OBJECTIVES: The aim of this in vitro study was an analysis of the impact of simulated reduced alveolar bone support and post-restored, endodontically treated distal abutment tooth on load capability of all-ceramic zirconia-based cantilever-fixed dental prosthesis (CFDP).

MATERIAL AND METHODS: The roots of human lower sound premolars (n = 80) were divided into five experimental groups to be restored with all-ceramic zirconia-supported three-unit CFDP regarding bone loss (BL) relative to the cement-enamel junction (CEJ): 2 mm below CEJ = 0% BL (control group), group 25% distal BL, group 50% distal BL, group 50% mesial and distal BL, and group 50% distal BL and adhesive post-supported restoration. Specimens were exposed to simulated clinical function by thermo-mechanical loading (6.000 cycles 5°-55°; 1.2 × 106 cycles 0-50 N) and subsequent linear loading until failure.

RESULTS: Tooth mobility increased significantly for groups with simulated bone loss (p < 0.001). Four specimens failed during thermal cycling and mechanical loading (TCML). The maximum load capability ranged from 350 to 569 N, and did not differ significantly between experimental groups (p = 0.095). Groups with simulated bone loss revealed more tooth fractures at distal abutment teeth, whereas technical failures were more frequent in the control group (p = 0.024).

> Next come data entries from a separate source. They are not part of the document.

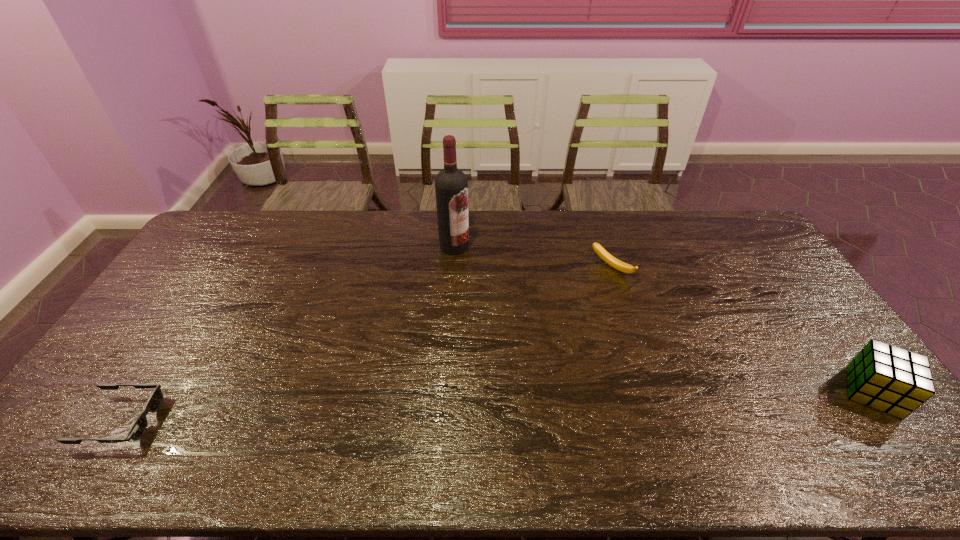
Locate an element on the screen. free spot on the desktop that is between the sunglasses and the second tallest object and is positioned on the label of the tallest object is located at coordinates (615, 402).

You are a GUI agent. You are given a task and a screenshot of the screen. Output one action in this format:
    pyautogui.click(x=<x>, y=<y>)
    Task: Click on the free spot on the desktop that is between the leftmost object and the second tallest object and is positioned at the stem of the third object from left to right
    
    Given the screenshot: What is the action you would take?
    pyautogui.click(x=452, y=408)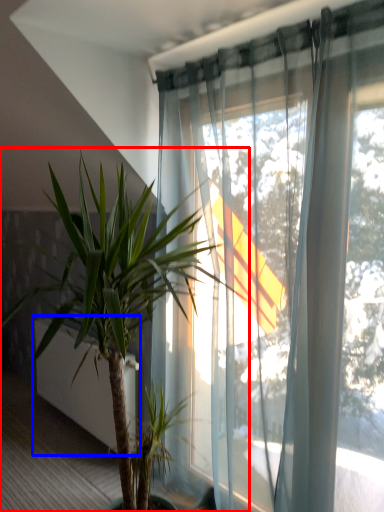
Question: Which point is closer to the camera, houseplant (highlighted by a red box) or screen door (highlighted by a blue box)?

Choices:
 (A) houseplant
 (B) screen door

Answer: (A)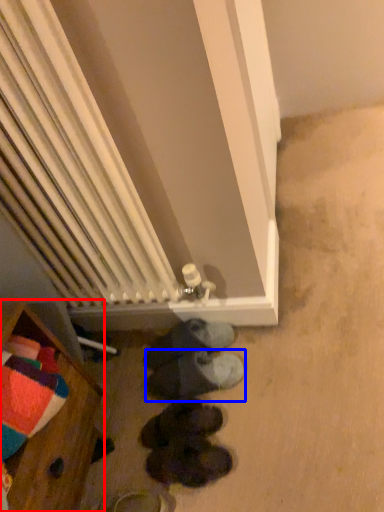
Question: Which object is further to the camera taking this photo, furniture (highlighted by a red box) or footwear (highlighted by a blue box)?

Choices:
 (A) furniture
 (B) footwear

Answer: (B)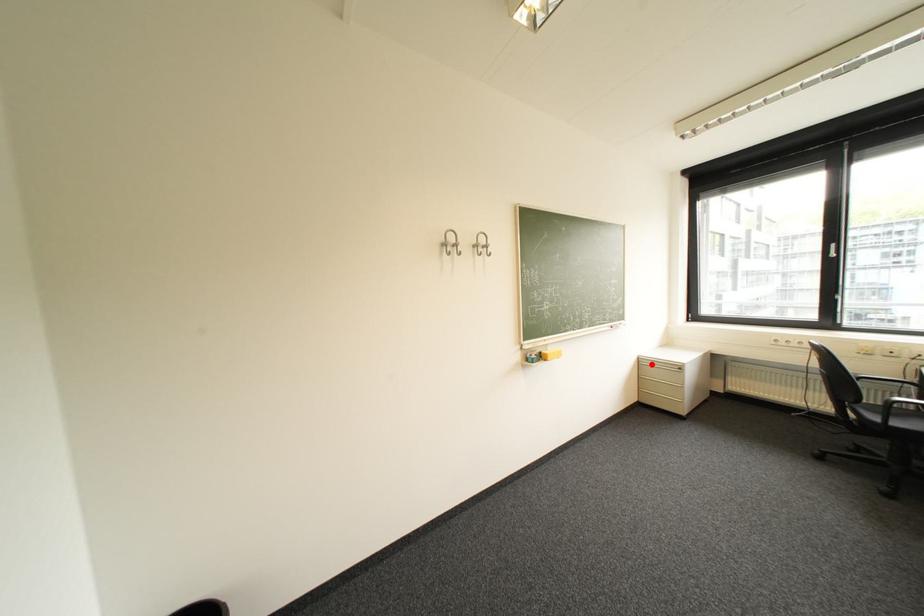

CONCLUSIONS: Differences of alveolar bone support and respectively increased tooth mobility between mesial and distal abutments did not influence load capability. A distal adhesively post-and-core-supported, root-treated abutment tooth did not increase risk of three-unit CFDP failure.

CLINICAL RELEVANCE: CFDPs are a treatment option used with caution when reduced alveolar bone support, increased tooth mobility, and distal post-supported, root-treated abutment teeth are involved.